If you’re trying to set up a comment system for your web site, there are a few tips I want to share with you:
- At first, moderate everything. The spam bots will find you faster than the real users will, and despite genuine advances in anti-spam technology, some spam will slip through. Once you get a decent number of readers who comment on your post, disable comment moderation.
- Let people provide their web site address. Not only does this motivate people with blogs to comment on a high-traffic web site (because it brings them traffic), but this makes your web site a good place for other readers to find interesting links.
- If you ask people for their e-mail address, do not spam them—a thank you e-mail is usually fine, but unexpected mail from a web site breeds anger and hatred.
- Never ask for e-mail validation before you let people post comments. 99% will give up, and by the time the validation e-mail arrives in their inbox, 99% of those remaining will have lost their interest in writing a comment.
- If you don’t have too many comments, respond to as many as you can. What you need is a conversation and a feeling of mutual respect and empathy, otherwise, people won’t come back. If they provide a blog link, go read that blog and comment there as well.
- Don’t use captcha validation. If you do, make sure people only have to enter it once (as opposed to once every time they write a new comment).
Any tips you wish to share? Please tell me about them in the (snicker) comments below.
Hi. I'm Victor Nicollet,
The only feature I’d add to this list is an email subscription option. It makes it easier to have a conversation (rather than just one-off comments) if commenters are notified when someone replies to them. Obviously this needs to be an option that the user can decide though, so as not to violate your anti-spam rule.
Side note: I recently built my own commenting system and I think I may have found a decent way to block spammy comments without having to moderate or use a captcha. The comment form is submitted via AJAX and the button to submit it is just an image (not a form element), so it would be difficult for a spam program to figure out how to submit the form.
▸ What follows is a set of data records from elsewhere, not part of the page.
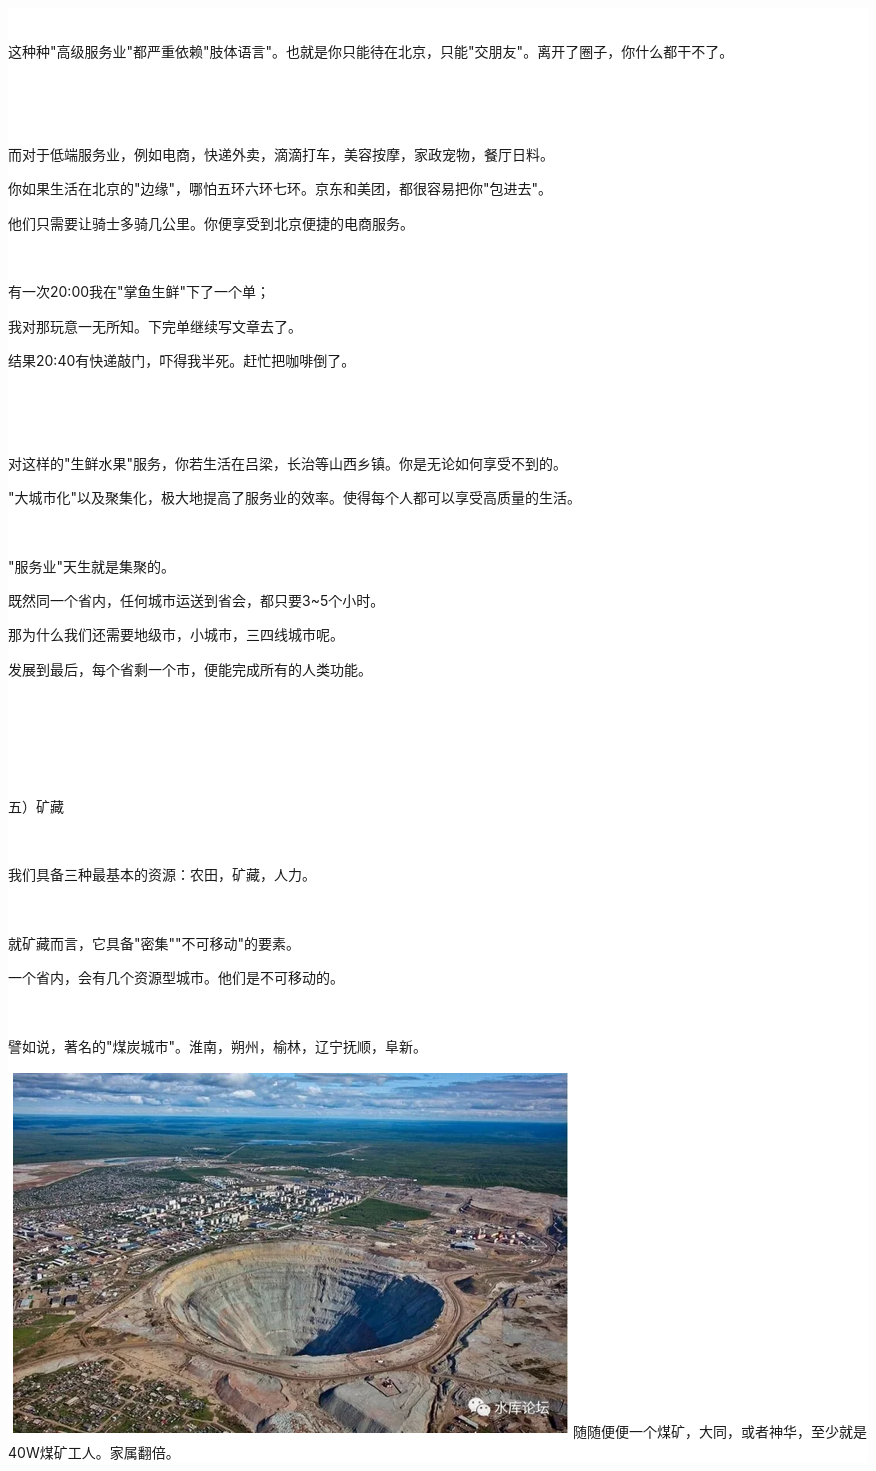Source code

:  

这种种"高级服务业"都严重依赖"肢体语言"。也就是你只能待在北京，只能"交朋友"。离开了圈子，你什么都干不了。

 

 

而对于低端服务业，例如电商，快递外卖，滴滴打车，美容按摩，家政宠物，餐厅日料。

你如果生活在北京的"边缘"，哪怕五环六环七环。京东和美团，都很容易把你"包进去"。

他们只需要让骑士多骑几公里。你便享受到北京便捷的电商服务。

 

有一次20:00我在"掌鱼生鲜"下了一个单；

我对那玩意一无所知。下完单继续写文章去了。

结果20:40有快递敲门，吓得我半死。赶忙把咖啡倒了。

 

 

对这样的"生鲜水果"服务，你若生活在吕梁，长治等山西乡镇。你是无论如何享受不到的。

"大城市化"以及聚集化，极大地提高了服务业的效率。使得每个人都可以享受高质量的生活。

 

"服务业"天生就是集聚的。

既然同一个省内，任何城市运送到省会，都只要3\~5个小时。 

那为什么我们还需要地级市，小城市，三四线城市呢。

发展到最后，每个省剩一个市，便能完成所有的人类功能。

 

 

 

五）矿藏

 

我们具备三种最基本的资源：农田，矿藏，人力。

 

就矿藏而言，它具备"密集""不可移动"的要素。

一个省内，会有几个资源型城市。他们是不可移动的。

 

譬如说，著名的"煤炭城市"。淮南，朔州，榆林，辽宁抚顺，阜新。

![](../img/1530/media/image5.png)
随随便便一个煤矿，大同，或者神华，至少就是40W煤矿工人。家属翻倍。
I know it doesn’t guarantee no spam, but so far it’s been doing a good job.
This method means that people who don’t have javascript enabled can’t comment, but that’s already true for any blog that uses Disqus or IntenseDebate, so I think that’s an acceptable compromise. What do you think?
@Tyler King: I swear I’ll get the email subscription option soon!
As for Javascript-based comments, people without Javascript are a small minority, and most of them know that this will prevent them from doing many things online. I’m curious about what the Javascript support is among people who are socially active online.